━━ Document passage

1st Edition

Entanglement in the World’s Becoming and the Doing of New Materialist Inquiry

By Bronwyn Davies Copyright 2021
    158 Pages 24 Color Illustrations
    by Routledge

    158 Pages 24 Color Illustrations
    by Routledge

    Honourable Mention, ICQI 2022 Outstanding Qualitative Book Award

    Entanglement in the World’s Becoming and the Doing of New Materialist Inquiry explores new materialist concepts and the ways in which they provoke an opening up of thought about being human, and about being more-than-human. The more-than-human refers, here, to the world that we are of – a world that includes humans, who are emergent and permeable, and all of the animal and earth others they intra-act with. It explores how we affect those others and are affected.

    This book engages intimately in encounters of various kinds, some drawn from the author’s everyday life, some from the research projects she has engaged in over several decades, and some from others’ research. It works at the interface of living- and writing-as-inquiry, delving into the rich seam of conceptual possibilities opened up by Deleuze and Guattari, and Barad, and by new materialist inquiry more broadly. It brings not just words to the task, but also art, photopraphs, movement, memories, bodies, sound, touch, things.

    It delves into the ways in which the entangled dynamics of social, material and semiotic flows and forces make up the diffractive movements through which life emerges, assembles itself, and endures. New materialist concepts, as they are explored here, offer new and emergent approaches to life itself, and to ways in which we might research our lives as they are intricately enfolded in the life of the earth.

━━━━
━━ The data

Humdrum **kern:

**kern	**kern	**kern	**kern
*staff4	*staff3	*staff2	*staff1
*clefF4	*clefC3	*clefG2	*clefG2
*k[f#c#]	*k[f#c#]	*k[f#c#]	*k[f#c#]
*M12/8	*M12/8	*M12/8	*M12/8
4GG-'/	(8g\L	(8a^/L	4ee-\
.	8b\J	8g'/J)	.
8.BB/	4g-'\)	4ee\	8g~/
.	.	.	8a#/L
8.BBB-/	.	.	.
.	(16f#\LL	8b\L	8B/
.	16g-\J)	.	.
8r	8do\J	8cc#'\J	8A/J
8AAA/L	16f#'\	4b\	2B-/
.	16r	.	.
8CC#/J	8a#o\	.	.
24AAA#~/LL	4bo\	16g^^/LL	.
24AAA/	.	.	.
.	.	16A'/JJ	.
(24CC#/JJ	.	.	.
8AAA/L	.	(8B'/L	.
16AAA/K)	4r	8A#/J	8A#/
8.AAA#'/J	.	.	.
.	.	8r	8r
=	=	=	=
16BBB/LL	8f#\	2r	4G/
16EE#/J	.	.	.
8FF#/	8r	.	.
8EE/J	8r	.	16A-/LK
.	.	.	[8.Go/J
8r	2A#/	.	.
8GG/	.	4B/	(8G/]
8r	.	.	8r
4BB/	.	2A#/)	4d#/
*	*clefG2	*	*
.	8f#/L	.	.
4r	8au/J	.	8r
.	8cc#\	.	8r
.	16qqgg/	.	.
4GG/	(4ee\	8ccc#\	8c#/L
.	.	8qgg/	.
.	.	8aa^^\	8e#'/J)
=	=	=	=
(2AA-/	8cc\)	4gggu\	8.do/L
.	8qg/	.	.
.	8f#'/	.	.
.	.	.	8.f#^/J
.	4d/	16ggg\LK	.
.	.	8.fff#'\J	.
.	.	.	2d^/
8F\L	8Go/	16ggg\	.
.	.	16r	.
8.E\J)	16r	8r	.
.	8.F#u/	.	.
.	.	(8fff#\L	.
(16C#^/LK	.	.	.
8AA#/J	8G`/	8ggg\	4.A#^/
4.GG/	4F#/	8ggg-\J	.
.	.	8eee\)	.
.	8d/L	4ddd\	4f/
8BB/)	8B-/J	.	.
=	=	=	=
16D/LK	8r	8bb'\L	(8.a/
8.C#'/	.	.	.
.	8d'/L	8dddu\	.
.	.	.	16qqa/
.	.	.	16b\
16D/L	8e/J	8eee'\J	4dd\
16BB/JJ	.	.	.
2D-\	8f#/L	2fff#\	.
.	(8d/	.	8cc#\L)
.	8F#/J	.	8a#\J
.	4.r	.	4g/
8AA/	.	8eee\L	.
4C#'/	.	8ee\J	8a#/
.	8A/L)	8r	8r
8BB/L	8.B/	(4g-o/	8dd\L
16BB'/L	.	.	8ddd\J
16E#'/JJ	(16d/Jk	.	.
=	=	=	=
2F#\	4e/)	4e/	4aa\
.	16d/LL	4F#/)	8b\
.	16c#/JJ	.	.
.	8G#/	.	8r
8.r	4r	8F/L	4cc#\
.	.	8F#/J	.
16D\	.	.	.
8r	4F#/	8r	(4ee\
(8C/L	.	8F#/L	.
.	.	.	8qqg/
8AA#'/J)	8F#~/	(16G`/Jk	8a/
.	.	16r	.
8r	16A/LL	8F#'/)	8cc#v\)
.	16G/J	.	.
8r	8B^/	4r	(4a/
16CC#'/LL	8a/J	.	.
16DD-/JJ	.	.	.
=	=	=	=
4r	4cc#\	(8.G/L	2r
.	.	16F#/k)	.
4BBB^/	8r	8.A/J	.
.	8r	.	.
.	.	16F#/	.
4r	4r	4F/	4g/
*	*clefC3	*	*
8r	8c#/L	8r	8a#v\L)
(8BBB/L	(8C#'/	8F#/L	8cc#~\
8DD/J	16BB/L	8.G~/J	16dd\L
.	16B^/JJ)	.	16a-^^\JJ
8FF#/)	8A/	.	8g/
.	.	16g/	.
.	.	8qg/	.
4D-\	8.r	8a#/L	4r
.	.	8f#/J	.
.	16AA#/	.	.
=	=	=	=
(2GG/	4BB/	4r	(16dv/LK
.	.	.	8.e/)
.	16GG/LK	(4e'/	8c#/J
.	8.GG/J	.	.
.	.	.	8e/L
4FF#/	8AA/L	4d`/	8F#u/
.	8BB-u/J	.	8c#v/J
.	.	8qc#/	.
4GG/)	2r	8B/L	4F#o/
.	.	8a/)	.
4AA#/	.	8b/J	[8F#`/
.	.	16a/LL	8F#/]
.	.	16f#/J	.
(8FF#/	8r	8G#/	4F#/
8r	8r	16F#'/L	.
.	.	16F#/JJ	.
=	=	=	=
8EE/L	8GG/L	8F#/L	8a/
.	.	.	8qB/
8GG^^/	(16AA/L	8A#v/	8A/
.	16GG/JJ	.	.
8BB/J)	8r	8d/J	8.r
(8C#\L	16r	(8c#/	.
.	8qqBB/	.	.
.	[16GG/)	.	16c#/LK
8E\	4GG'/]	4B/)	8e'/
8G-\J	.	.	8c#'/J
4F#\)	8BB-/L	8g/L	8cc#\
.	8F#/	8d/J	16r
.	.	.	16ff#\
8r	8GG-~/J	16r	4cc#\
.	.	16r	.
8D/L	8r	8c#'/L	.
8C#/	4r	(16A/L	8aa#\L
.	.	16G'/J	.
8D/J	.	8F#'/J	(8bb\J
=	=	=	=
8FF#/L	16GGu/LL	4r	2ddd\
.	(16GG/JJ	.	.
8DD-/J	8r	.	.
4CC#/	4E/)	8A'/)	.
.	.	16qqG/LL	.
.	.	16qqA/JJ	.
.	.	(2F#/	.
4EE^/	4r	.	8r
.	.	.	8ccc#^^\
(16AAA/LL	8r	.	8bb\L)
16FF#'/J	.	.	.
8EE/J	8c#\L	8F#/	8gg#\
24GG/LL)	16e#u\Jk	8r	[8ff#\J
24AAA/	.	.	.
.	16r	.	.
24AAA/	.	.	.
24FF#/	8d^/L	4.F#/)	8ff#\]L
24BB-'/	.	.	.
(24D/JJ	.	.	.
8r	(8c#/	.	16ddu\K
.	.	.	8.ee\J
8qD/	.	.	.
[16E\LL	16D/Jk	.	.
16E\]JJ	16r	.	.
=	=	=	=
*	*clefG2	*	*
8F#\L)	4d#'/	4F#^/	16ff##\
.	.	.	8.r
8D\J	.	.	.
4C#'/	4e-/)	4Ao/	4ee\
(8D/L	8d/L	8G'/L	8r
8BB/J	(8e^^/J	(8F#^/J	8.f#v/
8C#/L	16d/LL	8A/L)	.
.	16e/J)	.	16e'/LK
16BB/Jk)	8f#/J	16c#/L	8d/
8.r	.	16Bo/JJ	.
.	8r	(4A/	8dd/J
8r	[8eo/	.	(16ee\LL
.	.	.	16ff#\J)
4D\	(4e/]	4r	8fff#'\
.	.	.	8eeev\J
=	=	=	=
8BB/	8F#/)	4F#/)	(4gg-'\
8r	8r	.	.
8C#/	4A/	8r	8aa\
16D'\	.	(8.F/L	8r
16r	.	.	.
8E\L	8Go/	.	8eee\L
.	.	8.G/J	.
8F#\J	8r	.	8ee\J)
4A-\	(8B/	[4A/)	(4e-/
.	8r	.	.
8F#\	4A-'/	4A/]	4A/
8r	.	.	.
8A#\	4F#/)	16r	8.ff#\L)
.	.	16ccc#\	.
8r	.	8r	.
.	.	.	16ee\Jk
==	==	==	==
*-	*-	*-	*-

━━━━

(Work item A)
According to the book description, what award did the book receive?
(Work item B)
Rewrite the book description's paragraph beginning "It delves into the ways" as a shorter paragraph that keeps its main points.
(Work item C)
Write a continuation of the book description.

(Response area A)
It received an Honourable Mention in the ICQI 2022 Outstanding Qualitative Book Award.

(Response area B)
The book examines how entangled social, material and semiotic flows and forces form the diffractive movements through which life emerges, assembles itself and endures. The new materialist concepts it explores offer new, emergent approaches to life and to researching lives enfolded in the life of the earth.

(Response area C)
    1. Delving into New Materialism  2. Vital Materiality  3. Finding and Fostering the Conditions of Creative Production  4. Thing-Power  5. Collective Biography: A Diffractive Methodology  6. Three Components of the Refrain  7. Recognition  8. Intuition and the Flow In Between One and Another  9. Ethico-onto-epistemology: Inventing New Possibilities of Life

    Biography

    Bronwyn Davies is an independent scholar, with honorary professorships at the universities of Melbourne and Western Sydney. She left academe in protest ten years ago at the growing stranglehold of neoliberalism on academic work. She has written her best work since then and enjoyed several wonderful academic collaborations. See bronwyndavies.com.au for details.

    'Bold, new/old terms, diffraction, new materialist thought, entangled assemblages, interconnected becomings, and more, a brilliant articulation, poetic, autobiographical, lyrical, standing on the shoulders of Barad and Deleuze & Guattari, Bronwyn’s new book leads us into the next decade, BRILLIANT.' -- Norman K. Denzin, Emeritus Professor of Sociology, University of Illinois Urbana–Champaign

    'In Entanglement in the World’s Becoming and the Doing of New Materialist Inquiry Bronwyn Davies has written an unputdownable page-turner. It is a rare and exciting scholarly text that draws readers in. This is a clear, beautifully written book that deserves more than one reading. The writing is powerful, vulnerable and absorbing. This work is written with the generosity and sympathy that it offers and advocates. It is a book that deserves, and evokes, our attention and response-ability.' Jane Speedy, Emeritus Professor of Education, University of Bristol.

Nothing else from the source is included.